Second alcohol purchase of the night completed (and probably about $40 in the hole at this point), I’d return to the corner of my couch where, for 18 months, I’ve been doing my best to disappear entirely…or kill myself…whichever comes first. I’d be feeling pretty witty or articulate or funny or sexy or something totally not true by then, so I’d either post something regrettable on social media (like a cleavage-intensive selfie or some long, drawn out, pseudo-intellectual commentary on the latest news headline), or, even worse…I’d start texting.
I’d start texting men I have no business texting and saying things I have no business saying and sending pictures that should have never been taken. There have been mornings in the past, after a particularly sleazy evening of electronic communication, when I couldn’t even bring myself to open the conversation to read what was said. I deleted the messaging thread without so much as a cursory glance, because I already knew. I knew it was inappropriate and demeaning and shameful. It’s even worse when I wake up to find that I spent the previous night communicating with someone’s boyfriend or husband. Will I ever break the habit of wanting what is not mine? Will I ever outgrow this destructive pattern of disrespect and disgusting behavior? In those moments, I am humiliated. In those moments, I wonder if the hatred I feel toward myself is enough to burn me up from the inside out…to eviscerate my entire being.
I’ll vow ‘never again’ for something like the one-millionth time.
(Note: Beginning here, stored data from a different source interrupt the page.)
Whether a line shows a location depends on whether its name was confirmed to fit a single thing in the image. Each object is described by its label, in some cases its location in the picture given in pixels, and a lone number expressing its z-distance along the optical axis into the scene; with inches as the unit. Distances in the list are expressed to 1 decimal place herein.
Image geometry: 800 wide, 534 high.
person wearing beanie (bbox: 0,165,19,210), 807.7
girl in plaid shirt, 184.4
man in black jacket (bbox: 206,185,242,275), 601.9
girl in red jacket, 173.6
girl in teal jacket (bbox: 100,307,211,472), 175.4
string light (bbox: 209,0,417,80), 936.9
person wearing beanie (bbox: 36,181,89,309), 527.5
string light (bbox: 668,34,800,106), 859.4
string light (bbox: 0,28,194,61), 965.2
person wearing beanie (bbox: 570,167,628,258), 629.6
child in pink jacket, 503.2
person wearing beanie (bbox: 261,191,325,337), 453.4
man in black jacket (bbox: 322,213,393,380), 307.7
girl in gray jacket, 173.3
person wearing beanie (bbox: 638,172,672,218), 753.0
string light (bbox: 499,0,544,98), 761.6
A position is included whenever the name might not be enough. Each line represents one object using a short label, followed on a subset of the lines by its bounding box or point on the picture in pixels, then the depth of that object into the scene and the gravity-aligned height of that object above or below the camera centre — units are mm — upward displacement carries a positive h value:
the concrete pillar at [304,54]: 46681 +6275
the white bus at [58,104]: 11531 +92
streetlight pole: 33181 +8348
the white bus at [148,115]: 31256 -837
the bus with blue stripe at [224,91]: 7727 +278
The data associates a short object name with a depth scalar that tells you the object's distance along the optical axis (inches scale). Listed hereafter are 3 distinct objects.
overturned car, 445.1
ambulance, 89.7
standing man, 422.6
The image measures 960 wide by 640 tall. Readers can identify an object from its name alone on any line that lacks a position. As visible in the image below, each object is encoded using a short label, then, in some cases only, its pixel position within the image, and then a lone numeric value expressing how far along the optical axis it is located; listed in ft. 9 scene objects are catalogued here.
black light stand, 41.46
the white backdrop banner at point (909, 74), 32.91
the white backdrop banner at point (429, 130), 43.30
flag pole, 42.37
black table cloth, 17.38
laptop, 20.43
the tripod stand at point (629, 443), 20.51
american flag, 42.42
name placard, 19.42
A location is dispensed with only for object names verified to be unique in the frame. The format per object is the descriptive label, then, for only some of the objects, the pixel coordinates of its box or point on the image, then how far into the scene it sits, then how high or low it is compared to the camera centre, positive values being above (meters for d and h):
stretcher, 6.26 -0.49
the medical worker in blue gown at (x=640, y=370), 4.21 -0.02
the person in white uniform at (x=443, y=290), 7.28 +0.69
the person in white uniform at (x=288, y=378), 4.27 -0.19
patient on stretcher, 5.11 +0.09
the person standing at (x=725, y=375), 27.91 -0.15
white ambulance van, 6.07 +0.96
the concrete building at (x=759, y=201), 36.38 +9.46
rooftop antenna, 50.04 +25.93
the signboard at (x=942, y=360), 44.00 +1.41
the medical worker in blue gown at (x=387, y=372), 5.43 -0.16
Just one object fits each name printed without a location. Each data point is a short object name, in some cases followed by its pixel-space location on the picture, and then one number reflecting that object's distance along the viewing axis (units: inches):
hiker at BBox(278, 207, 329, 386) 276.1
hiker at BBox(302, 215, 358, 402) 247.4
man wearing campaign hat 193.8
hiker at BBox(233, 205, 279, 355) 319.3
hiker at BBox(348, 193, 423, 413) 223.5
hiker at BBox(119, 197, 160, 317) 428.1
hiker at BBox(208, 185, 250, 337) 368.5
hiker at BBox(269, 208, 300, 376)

And here’s the thing, I’ll mean it. I’ll mean it so ferociously that if someone were to attach my body to a lie-detector test, I’d pass with flying colors. Never again.
What’s even scarier to me now, as I write this, is the realization that I’ve actually gotten better at it, for lack of better phrasing. I deleted the phone numbers of men I only text when I’m wasted, thus alleviating at least some of the embarrassing mornings-after. I haven’t sent pictures in months, which probably speaks more to the fact that I can’t even stand the sight of my own naked body, let alone capture it on camera…than it does to any kind of imaginary self-control. I’ve also had fewer and fewer nights of texting anyone at all.
Perhaps all that means is my love of drinking to oblivion has superseded my desire to connect with other human beings…even shallow, attention-seeking, sexually-explicit connections with meaningless men. I know why it started and I know why it continues. Something in me longs for a particular form of validation, one that seems to only accompany desire. I pine for suggestive verbiage and wink-face emojis and the thrill of seeing someone say they want me in some sick and sexual way. Because I don’t want myself. And I haven’t for as long as I can remember. And tomorrow, I’ll want myself even less.
I’ll originally plan on stopping at 9:30…then 10:30…then midnight…until I ultimately stumble into my bed around 2:00 A.M., cursing myself and my lack of self-control. I’ll awake the next morning, still drunk and clumsy and late. I’ll look like shit, feel like shit, and detest myself so viciously that I’ll swear and promise and vow and really really mean it when I say, that was the last time.
Until, of course, another Wednesday afternoon like this rolls around…and I find myself wanting to do the thing again, the thing that will assuredly pull me under any day now – the thing that will snuff out whatever hope remains. How many more last time’s will it take? Will this nightmare ever end?